I think consumer satisfaction comes out of under-promising and
over-delivering and there is very little we have promised actually
to fail. So I think that there are consumers who will continue
to go to expensive cinemas. There are examples of cinemas all
the way up to £12 with a license to sell alcohol and the
full works and it is as expensive as going to a restaurant sometimes
and that would be a niche market for those. And I think all the
way to the other end you will find people who find the 20 pence
three weeks in advance for the kids with some popcorn and Tesco
cola is far better and far more satisfying.
Q499 Alan Keen: This is not so much
a question, but I chair the All Party Football Group in Parliament
and I have recently been to Brussels to see Mario Monti, the Competition
Commissioner.

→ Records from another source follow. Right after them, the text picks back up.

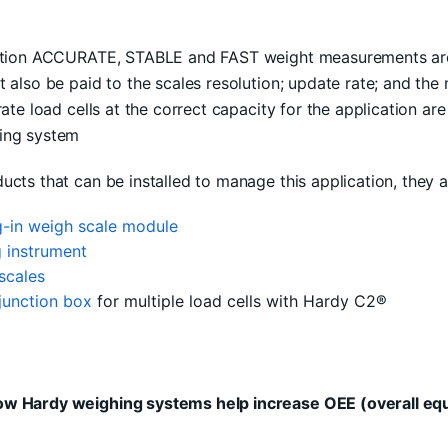
ication ACCURATE, STABLE and FAST weight measurements ar
 also be paid to the scales resolution; update rate; and the 
ate load cells at the correct capacity for the application are
ing system
ucts that can be installed to manage this application, they a
-in weigh scale module
 instrument
scales
junction box
for multiple load cells with Hardy C2®
ow Hardy weighing systems help increase OEE (overall equ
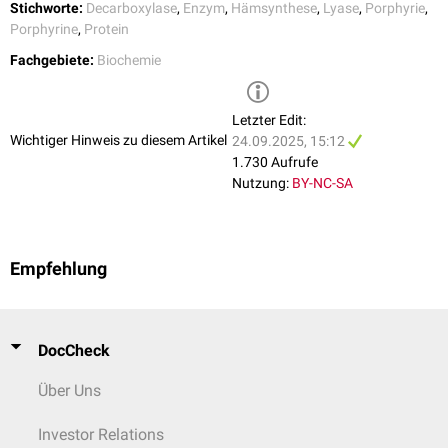
Stichworte:
Decarboxylase
,
Enzym
,
Hämsynthese
,
Lyase
,
Porphyrie
,
Porphyrine
,
Protein
Fachgebiete:
Biochemie
Letzter Edit:
Schematische Darstellung der Hämsynthese und der zugehörigen
Wichtiger Hinweis zu diesem Artikel
24.09.2025, 15:12
Enzymdefekte
1.730 Aufrufe
Nutzung:
BY-NC-SA
Empfehlung
DocCheck
Über Uns
Investor Relations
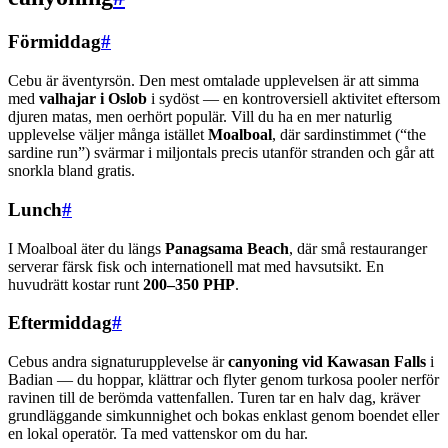
Förmiddag
#
Cebu är äventyrsön. Den mest omtalade upplevelsen är att simma
med
valhajar i Oslob
i sydöst — en kontroversiell aktivitet eftersom
djuren matas, men oerhört populär. Vill du ha en mer naturlig
upplevelse väljer många istället
Moalboal
, där sardinstimmet (“the
sardine run”) svärmar i miljontals precis utanför stranden och går att
snorkla bland gratis.
Lunch
#
I Moalboal äter du längs
Panagsama Beach
, där små restauranger
serverar färsk fisk och internationell mat med havsutsikt. En
huvudrätt kostar runt
200–350 PHP
.
Eftermiddag
#
Cebus andra signaturupplevelse är
canyoning vid Kawasan Falls
i
Badian — du hoppar, klättrar och flyter genom turkosa pooler nerför
ravinen till de berömda vattenfallen. Turen tar en halv dag, kräver
grundläggande simkunnighet och bokas enklast genom boendet eller
en lokal operatör. Ta med vattenskor om du har.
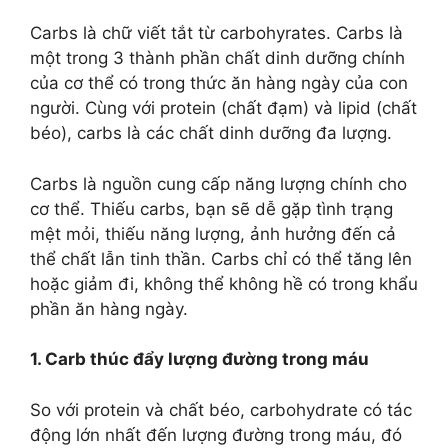
Carbs là chữ viết tắt từ carbohyrates. Carbs là
một trong 3 thành phần chất dinh dưỡng chính
của cơ thể có trong thức ăn hàng ngày của con
người. Cùng với protein (chất đạm) và lipid (chất
béo), carbs là các chất dinh dưỡng đa lượng.
Carbs là nguồn cung cấp năng lượng chính cho
cơ thể. Thiếu carbs, bạn sẽ dễ gặp tình trạng
mệt mỏi, thiếu năng lượng, ảnh hưởng đến cả
thể chất lẫn tinh thần. Carbs chỉ có thể tăng lên
hoặc giảm đi, không thể không hề có trong khẩu
phần ăn hàng ngày.
1. Carb thúc đẩy lượng đường trong máu
So với protein và chất béo, carbohydrate có tác
động lớn nhất đến lượng đường trong máu, đó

And we all feel in football, right from the top
of the Premier League downwards, that if Mr Monti forces the individual
Premier League clubs to negotiate separately for their own games
that there will be a lot less money going to football and we have
got a whole structure, grass roots and lower leagues, to support
from that. Now, the film industry has not really got that. We
have got people who work in it and we care about them, but to
me there is a parallel between the two industries. Have you been
to see the competition people in Europe?
Mr Haji-Ioannou: No, I have not
been to the competition authorities in Brussels.